#### [ASSIGNMENT]
Find the lines in the records that carry the word "worn". Copy each one.
%%
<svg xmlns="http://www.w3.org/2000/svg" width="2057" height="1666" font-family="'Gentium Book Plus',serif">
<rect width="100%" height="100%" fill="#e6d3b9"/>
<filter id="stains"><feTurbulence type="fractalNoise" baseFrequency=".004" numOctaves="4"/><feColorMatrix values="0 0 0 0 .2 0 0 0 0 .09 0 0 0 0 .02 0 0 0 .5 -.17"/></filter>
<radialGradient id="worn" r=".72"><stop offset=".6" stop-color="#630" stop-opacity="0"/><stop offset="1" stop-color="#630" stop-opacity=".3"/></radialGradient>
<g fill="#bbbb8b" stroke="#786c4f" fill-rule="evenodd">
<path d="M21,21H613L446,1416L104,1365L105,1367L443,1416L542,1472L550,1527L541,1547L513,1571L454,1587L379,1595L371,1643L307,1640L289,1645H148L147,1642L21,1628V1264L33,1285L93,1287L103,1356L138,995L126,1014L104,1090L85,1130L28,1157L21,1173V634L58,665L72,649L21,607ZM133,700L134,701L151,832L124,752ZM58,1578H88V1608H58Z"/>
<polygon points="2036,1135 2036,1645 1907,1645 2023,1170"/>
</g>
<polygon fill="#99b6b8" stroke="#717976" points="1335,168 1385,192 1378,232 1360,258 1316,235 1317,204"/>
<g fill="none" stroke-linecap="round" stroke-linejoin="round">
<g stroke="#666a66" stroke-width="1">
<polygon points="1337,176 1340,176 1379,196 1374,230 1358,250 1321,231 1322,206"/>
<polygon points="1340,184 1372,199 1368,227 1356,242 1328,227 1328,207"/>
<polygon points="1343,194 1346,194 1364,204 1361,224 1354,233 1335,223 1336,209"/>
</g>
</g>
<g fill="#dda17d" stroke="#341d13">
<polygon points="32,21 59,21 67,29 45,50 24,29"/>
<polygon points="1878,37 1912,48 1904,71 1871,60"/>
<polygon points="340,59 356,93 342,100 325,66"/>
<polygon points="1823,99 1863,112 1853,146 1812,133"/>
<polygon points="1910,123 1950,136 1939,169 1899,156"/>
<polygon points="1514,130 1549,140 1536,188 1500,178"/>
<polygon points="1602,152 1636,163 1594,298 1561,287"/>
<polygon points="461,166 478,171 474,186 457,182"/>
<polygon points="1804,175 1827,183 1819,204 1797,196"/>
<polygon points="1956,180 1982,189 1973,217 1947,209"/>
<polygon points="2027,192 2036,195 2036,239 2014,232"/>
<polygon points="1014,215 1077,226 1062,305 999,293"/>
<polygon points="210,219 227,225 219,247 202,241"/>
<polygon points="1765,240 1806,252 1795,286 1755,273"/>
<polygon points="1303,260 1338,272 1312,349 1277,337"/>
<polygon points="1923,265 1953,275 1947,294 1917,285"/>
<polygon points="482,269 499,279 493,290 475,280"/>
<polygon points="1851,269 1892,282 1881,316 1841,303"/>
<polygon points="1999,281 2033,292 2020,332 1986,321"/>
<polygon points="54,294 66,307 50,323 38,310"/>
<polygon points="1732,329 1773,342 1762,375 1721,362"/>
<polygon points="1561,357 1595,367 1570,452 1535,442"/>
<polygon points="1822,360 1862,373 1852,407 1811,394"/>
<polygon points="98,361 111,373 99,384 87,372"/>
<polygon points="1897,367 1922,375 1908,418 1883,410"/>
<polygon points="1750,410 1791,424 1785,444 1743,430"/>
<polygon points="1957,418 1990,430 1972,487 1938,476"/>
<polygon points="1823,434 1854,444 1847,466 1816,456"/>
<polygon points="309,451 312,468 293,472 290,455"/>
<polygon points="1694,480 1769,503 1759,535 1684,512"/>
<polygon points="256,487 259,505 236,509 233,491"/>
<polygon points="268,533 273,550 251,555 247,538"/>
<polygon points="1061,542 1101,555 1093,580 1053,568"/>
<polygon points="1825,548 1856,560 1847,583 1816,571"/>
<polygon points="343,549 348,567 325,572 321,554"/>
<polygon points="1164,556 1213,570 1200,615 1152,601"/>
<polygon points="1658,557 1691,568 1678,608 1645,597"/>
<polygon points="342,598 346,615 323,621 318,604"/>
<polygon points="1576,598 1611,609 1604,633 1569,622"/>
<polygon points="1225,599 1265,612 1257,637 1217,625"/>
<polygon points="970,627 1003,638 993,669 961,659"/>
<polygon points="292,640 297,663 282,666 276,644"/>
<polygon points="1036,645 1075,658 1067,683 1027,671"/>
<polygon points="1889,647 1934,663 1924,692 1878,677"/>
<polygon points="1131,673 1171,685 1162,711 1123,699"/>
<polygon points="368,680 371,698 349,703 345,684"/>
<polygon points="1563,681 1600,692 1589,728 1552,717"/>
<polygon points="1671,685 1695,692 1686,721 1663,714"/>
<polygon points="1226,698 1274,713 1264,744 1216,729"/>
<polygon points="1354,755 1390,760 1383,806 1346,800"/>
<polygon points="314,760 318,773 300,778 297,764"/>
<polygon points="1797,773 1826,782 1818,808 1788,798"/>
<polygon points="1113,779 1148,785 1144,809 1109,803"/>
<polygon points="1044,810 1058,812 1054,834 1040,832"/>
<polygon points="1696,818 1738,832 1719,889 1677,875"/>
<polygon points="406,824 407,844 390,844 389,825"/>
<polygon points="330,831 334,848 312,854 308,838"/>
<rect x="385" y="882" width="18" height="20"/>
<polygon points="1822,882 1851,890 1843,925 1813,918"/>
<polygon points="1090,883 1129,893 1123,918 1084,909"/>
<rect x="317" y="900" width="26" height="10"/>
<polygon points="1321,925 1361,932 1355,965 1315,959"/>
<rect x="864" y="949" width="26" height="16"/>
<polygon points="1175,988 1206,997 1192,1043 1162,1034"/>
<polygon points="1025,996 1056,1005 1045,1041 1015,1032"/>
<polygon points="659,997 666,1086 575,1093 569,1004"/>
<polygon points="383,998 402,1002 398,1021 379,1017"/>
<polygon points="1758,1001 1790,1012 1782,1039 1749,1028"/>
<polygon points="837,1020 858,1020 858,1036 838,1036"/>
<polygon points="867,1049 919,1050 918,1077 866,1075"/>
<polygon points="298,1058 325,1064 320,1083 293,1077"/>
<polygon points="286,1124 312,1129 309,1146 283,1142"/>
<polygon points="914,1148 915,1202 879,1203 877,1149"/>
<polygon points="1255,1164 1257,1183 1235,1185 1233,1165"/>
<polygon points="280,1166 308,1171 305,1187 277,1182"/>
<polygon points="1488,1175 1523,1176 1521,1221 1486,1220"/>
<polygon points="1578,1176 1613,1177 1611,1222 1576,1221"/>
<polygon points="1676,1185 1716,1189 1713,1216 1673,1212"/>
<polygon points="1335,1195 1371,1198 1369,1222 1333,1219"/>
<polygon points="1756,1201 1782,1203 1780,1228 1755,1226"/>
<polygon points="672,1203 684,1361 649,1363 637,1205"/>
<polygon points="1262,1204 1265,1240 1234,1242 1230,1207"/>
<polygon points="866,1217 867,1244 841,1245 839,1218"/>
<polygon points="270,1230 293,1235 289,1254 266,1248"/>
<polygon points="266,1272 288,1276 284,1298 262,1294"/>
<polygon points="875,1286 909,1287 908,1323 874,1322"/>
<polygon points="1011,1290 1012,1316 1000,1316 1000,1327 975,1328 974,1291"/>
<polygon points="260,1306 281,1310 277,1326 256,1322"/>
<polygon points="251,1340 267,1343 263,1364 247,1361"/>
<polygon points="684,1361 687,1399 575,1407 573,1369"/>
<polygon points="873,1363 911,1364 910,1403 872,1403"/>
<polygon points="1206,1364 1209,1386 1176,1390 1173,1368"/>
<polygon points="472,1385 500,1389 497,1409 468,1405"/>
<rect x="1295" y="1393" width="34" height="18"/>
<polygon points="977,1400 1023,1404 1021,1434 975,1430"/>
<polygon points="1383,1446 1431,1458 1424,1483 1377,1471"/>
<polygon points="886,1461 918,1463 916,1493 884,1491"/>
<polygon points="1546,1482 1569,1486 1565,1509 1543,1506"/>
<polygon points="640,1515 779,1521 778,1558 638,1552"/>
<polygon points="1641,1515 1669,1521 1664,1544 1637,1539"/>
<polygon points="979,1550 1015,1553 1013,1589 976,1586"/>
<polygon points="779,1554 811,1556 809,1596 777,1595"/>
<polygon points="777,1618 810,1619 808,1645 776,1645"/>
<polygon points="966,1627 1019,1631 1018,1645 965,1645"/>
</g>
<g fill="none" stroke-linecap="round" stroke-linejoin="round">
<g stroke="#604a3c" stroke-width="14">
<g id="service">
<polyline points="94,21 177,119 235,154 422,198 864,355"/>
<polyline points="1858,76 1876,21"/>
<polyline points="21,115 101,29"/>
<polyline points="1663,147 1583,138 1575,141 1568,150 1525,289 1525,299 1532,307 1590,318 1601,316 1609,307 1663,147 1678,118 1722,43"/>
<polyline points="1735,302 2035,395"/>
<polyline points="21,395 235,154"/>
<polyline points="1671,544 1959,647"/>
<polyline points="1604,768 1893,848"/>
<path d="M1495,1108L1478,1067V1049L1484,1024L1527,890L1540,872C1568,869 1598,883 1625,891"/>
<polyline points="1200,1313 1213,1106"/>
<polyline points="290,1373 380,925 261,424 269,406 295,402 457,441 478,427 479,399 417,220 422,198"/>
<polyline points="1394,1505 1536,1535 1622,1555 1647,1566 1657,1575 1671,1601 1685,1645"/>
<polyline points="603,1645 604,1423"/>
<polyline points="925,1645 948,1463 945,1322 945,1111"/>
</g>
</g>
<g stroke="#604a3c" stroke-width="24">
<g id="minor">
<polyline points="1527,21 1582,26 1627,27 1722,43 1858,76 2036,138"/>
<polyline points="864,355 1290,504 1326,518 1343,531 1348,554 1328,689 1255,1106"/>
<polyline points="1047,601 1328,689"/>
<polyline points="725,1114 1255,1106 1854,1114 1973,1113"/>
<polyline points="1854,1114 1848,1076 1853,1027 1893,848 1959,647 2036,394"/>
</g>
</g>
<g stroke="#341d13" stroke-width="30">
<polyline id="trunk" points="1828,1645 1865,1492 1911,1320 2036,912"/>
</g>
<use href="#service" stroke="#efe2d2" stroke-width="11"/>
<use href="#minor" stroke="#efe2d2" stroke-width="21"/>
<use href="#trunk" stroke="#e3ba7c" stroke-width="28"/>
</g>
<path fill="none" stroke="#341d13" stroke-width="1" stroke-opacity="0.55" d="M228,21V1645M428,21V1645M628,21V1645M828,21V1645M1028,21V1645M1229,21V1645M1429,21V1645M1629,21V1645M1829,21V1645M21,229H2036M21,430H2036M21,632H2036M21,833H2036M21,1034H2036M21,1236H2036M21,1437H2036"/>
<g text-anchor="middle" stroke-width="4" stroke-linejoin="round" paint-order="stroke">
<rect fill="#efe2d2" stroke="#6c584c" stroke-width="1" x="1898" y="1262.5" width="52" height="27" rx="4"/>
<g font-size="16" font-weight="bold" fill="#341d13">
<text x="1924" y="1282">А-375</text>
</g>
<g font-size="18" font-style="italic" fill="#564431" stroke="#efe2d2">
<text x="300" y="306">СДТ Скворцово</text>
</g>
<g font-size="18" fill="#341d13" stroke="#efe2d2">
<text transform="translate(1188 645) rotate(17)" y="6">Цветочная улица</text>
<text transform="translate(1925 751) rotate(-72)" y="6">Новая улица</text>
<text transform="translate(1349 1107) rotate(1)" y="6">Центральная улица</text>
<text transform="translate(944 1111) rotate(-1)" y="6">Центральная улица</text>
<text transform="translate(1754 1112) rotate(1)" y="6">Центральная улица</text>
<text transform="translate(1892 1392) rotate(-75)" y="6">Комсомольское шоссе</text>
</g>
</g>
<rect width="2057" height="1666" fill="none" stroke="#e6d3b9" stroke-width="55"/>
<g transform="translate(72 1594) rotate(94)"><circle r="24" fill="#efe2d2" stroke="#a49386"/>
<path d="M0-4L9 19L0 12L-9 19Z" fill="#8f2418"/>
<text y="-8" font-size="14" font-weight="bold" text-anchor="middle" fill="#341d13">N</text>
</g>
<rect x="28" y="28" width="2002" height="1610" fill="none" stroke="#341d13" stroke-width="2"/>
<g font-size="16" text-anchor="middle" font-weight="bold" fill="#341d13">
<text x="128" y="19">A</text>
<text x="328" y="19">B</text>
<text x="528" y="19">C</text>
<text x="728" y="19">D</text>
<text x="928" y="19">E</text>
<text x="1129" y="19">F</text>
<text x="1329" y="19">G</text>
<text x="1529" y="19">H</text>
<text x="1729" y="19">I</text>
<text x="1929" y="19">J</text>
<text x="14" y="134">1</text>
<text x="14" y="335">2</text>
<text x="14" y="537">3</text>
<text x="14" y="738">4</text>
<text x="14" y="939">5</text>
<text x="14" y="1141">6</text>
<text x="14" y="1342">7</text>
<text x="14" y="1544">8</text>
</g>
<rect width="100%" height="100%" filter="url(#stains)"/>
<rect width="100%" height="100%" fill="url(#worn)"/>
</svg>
%%
#### [OUTPUT]
<radialGradient id="worn" r=".72"><stop offset=".6" stop-color="#630" stop-opacity="0"/><stop offset="1" stop-color="#630" stop-opacity=".3"/></radialGradient>
<rect width="100%" height="100%" fill="url(#worn)"/>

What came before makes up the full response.